Although all answers are acceptable, not all practices have FA in office and, depending on your scope of practice, you may not be able to perform this test. OCT and FAF are commonly available and are quick, noninvasive procedures that can provide valuable data to the practitioner. In addition, using FA will not necessarily confirm the diagnosis, but can confirm the presence or absence of a choroidal neovascular membrane (CNVM). Our patient's FA revealed bilateral central cystic hyperfluorescence without CNVM leakage. FAF revealed hyperfluorescence ring and incomplete parafoveal blockage (Figure 2).


OCT (Figure 3) reveled bilateral neurosensory detachment with hyperreflective material on the photoreceptor integrity line and underlying aspect of the neurosensory detachment. FAF reveled bilateral macular hyper-autofluorescent material inferiorly with small spots of increased autofluorescent superiorly and a hyper-autofluorescent ring.

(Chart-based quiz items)
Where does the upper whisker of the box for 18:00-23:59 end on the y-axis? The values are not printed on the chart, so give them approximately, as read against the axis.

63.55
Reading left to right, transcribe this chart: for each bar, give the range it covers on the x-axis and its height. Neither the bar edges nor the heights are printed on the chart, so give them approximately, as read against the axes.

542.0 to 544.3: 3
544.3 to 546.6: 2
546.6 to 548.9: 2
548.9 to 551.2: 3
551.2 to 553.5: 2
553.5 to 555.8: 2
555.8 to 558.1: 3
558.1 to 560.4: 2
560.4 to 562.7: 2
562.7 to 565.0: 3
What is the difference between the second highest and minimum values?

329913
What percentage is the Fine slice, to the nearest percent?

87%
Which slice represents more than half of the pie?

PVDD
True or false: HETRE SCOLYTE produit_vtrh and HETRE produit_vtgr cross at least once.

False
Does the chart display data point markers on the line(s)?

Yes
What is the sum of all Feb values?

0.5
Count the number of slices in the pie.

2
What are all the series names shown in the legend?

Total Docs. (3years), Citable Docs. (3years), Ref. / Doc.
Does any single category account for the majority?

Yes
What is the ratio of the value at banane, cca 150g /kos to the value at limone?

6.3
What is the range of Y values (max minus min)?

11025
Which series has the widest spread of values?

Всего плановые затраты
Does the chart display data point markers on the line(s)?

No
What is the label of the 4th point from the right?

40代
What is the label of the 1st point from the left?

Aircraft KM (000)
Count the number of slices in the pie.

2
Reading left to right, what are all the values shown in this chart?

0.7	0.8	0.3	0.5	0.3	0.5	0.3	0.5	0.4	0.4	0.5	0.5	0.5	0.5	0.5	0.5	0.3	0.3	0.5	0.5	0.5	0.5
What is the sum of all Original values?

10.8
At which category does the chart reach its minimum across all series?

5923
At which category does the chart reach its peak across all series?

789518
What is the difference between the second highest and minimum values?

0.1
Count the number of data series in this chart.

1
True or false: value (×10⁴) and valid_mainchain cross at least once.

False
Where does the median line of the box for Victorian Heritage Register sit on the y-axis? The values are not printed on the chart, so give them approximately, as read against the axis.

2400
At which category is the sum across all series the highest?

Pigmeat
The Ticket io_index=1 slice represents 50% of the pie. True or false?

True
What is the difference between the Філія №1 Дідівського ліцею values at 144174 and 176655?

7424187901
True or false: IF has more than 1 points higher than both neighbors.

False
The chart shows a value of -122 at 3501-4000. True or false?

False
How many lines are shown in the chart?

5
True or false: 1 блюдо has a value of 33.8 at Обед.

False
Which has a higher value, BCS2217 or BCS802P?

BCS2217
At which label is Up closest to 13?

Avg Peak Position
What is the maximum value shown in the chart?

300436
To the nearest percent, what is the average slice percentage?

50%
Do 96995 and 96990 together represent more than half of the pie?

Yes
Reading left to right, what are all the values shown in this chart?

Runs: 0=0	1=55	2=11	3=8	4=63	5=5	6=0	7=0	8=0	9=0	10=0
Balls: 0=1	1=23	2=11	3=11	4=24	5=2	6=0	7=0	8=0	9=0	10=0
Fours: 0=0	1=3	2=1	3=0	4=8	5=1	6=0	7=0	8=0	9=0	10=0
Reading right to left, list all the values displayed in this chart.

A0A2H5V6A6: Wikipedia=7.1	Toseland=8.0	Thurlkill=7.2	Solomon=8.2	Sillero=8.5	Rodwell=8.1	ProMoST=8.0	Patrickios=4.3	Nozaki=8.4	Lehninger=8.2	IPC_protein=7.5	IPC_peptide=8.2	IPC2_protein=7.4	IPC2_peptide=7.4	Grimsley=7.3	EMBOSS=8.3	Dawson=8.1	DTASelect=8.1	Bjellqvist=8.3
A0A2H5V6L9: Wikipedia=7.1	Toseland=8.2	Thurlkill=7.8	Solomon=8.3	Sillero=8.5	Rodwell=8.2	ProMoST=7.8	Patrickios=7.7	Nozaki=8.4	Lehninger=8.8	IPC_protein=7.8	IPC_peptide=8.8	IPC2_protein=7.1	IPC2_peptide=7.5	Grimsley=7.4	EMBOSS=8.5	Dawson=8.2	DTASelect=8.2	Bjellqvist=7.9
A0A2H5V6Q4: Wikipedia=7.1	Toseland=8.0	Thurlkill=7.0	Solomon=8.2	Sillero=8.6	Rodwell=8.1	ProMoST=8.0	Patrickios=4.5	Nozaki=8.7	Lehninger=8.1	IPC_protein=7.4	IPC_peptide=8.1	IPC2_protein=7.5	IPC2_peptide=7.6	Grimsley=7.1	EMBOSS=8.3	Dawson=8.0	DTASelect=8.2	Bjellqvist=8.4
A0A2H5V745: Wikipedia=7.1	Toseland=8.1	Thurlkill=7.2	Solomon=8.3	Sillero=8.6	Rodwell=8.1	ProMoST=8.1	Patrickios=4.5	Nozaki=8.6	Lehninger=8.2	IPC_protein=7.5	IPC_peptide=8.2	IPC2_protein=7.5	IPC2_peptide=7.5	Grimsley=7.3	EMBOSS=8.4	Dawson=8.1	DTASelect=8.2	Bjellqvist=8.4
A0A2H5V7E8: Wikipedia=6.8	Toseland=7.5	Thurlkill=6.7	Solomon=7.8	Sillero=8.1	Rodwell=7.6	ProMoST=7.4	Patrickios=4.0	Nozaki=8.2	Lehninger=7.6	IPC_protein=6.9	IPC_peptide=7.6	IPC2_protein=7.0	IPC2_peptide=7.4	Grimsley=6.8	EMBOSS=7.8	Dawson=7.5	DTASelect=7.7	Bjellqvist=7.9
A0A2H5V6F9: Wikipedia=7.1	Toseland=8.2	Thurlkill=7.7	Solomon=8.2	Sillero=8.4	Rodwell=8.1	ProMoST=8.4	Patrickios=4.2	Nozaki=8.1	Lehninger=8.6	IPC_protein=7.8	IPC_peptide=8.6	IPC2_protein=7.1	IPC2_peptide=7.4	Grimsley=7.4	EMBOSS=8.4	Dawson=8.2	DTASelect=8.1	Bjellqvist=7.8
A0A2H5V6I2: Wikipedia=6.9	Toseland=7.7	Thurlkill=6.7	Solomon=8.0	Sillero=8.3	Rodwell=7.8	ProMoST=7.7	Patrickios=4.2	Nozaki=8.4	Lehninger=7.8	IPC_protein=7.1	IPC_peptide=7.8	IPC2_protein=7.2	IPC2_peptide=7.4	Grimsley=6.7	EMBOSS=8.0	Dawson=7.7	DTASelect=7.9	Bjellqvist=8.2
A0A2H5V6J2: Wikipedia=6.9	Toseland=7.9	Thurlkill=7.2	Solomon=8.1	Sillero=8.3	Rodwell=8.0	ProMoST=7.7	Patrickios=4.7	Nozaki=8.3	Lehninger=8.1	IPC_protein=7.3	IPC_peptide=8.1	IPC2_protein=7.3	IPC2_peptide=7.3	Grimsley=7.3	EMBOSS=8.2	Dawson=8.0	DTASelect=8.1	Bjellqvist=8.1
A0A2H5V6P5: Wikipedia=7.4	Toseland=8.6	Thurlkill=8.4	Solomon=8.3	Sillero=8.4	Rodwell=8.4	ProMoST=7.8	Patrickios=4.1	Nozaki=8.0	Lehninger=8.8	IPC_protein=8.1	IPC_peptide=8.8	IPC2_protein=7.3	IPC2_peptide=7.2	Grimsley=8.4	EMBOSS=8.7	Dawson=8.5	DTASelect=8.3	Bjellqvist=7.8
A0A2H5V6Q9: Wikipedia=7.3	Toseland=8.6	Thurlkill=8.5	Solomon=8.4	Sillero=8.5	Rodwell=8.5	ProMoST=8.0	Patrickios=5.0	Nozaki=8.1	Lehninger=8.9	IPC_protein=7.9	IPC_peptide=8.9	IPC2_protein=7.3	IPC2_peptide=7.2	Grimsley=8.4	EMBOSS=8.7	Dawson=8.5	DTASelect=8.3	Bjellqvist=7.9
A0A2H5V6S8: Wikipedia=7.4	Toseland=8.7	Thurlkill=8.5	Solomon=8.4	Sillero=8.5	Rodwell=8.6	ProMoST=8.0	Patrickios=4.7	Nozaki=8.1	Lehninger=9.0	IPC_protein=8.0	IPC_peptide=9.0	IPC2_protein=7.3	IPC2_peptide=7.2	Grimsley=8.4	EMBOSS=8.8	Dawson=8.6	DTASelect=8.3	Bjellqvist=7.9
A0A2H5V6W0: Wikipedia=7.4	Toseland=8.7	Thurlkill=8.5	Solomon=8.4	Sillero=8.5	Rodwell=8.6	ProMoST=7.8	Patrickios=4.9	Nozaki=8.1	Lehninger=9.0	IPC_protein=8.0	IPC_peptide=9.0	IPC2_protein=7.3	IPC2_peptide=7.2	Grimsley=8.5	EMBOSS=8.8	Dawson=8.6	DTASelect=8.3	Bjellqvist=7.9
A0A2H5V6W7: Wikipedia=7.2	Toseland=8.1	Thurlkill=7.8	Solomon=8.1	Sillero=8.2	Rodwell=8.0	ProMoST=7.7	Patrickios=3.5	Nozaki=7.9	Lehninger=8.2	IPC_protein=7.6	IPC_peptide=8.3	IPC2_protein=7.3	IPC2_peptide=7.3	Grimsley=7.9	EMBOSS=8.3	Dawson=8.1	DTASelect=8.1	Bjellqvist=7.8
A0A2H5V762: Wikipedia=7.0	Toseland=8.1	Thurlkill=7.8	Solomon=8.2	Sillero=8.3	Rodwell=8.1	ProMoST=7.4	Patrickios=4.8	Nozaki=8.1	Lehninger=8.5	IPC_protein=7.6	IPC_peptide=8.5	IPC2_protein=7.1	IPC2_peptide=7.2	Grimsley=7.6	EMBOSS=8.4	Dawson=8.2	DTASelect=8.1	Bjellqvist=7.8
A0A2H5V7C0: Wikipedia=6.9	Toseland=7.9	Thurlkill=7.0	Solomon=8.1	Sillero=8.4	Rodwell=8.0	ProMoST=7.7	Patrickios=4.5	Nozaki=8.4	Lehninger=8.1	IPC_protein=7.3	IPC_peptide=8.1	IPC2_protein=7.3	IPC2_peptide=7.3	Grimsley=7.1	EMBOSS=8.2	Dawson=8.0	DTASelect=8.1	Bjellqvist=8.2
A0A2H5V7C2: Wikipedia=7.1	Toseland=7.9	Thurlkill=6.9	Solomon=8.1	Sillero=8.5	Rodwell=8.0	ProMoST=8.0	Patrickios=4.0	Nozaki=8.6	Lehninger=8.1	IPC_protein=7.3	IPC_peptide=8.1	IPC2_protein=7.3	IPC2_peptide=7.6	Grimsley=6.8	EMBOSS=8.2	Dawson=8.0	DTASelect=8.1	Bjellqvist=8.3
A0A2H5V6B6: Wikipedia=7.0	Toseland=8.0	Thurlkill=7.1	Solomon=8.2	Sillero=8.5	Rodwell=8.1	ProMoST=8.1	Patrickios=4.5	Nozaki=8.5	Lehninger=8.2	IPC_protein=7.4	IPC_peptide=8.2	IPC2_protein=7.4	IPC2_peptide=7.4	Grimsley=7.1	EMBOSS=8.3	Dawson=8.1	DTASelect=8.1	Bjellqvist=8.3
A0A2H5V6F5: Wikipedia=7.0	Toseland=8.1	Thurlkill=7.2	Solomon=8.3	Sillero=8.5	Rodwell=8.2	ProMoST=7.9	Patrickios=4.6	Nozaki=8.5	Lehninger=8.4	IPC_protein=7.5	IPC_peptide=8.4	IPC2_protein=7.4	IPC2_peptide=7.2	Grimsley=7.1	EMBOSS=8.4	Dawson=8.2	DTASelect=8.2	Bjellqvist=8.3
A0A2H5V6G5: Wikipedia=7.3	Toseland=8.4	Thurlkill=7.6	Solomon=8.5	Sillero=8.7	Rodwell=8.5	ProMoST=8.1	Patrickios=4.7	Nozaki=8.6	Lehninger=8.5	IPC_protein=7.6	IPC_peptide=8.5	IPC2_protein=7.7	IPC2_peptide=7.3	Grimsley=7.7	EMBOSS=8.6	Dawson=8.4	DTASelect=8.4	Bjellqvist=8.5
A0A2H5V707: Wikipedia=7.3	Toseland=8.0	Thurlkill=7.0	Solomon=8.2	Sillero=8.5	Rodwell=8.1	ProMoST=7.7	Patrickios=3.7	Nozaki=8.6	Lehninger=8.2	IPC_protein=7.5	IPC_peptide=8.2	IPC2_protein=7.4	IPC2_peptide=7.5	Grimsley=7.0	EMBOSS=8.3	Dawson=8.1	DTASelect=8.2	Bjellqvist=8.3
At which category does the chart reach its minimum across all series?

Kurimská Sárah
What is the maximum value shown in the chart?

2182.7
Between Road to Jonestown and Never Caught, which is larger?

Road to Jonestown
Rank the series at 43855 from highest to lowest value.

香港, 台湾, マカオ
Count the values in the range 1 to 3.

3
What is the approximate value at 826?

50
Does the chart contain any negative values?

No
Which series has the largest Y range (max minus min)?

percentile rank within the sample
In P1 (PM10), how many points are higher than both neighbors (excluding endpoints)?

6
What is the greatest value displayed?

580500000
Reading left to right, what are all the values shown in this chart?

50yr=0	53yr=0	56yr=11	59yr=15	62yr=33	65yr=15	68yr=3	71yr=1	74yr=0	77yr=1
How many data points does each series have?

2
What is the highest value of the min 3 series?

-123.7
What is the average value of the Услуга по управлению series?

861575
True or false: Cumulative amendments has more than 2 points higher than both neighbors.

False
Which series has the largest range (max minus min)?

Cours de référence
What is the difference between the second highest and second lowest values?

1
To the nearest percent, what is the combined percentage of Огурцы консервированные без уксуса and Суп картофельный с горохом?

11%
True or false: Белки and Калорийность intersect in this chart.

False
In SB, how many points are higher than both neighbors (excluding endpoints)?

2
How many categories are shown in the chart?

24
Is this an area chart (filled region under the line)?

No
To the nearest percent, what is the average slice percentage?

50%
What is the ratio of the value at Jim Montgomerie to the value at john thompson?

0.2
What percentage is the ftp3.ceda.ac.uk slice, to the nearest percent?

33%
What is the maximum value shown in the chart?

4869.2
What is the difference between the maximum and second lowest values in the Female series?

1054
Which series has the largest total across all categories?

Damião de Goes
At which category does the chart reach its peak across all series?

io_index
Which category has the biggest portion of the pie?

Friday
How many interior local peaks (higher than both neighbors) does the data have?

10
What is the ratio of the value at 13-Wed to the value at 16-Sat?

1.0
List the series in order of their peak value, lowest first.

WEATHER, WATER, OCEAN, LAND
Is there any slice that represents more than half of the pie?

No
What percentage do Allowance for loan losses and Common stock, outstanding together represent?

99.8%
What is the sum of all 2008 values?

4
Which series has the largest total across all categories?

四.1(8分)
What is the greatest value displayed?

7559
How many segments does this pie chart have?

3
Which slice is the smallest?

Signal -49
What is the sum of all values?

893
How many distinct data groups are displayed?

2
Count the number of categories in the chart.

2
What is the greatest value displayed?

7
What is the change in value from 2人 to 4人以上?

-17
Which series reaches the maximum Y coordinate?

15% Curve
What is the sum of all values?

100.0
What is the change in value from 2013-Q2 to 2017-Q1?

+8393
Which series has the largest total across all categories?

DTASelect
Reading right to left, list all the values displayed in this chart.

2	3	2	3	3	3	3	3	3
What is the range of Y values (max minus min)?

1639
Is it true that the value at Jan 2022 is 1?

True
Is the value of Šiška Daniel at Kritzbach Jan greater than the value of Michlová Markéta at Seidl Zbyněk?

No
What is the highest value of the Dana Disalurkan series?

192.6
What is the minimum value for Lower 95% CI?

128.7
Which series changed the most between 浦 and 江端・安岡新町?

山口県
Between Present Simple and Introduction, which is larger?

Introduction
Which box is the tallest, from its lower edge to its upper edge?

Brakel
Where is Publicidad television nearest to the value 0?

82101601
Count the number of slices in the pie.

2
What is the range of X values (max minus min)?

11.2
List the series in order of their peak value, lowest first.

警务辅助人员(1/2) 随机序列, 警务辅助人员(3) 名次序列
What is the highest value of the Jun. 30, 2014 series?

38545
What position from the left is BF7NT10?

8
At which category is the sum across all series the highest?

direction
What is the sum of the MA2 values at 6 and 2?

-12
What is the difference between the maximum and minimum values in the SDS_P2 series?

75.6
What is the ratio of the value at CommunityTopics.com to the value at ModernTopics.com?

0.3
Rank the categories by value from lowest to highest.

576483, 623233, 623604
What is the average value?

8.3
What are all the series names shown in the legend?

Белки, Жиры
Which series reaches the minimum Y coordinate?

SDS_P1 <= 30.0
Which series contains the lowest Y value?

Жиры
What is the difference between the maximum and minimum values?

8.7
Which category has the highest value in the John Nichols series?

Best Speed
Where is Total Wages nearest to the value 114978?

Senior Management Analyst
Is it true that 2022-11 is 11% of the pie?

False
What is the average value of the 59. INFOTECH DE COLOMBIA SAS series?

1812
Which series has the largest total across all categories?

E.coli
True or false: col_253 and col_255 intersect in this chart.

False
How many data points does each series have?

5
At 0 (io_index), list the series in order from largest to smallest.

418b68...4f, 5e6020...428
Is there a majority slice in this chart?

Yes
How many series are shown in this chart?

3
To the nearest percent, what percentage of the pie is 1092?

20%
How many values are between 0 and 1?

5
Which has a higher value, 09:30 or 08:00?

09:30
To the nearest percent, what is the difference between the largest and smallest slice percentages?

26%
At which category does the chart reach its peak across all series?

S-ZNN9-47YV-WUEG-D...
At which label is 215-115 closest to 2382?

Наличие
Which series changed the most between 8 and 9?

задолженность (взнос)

#### WHAT YOU NEED TO DO:
From the passage on retinal imaging, extract the part from "OCT (Figure 3)" up to and including "a hyper-autofluorescent ring.", word for word.

#### ANSWER AREA:
OCT (Figure 3) reveled bilateral neurosensory detachment with hyperreflective material on the photoreceptor integrity line and underlying aspect of the neurosensory detachment. FAF reveled bilateral macular hyper-autofluorescent material inferiorly with small spots of increased autofluorescent superiorly and a hyper-autofluorescent ring.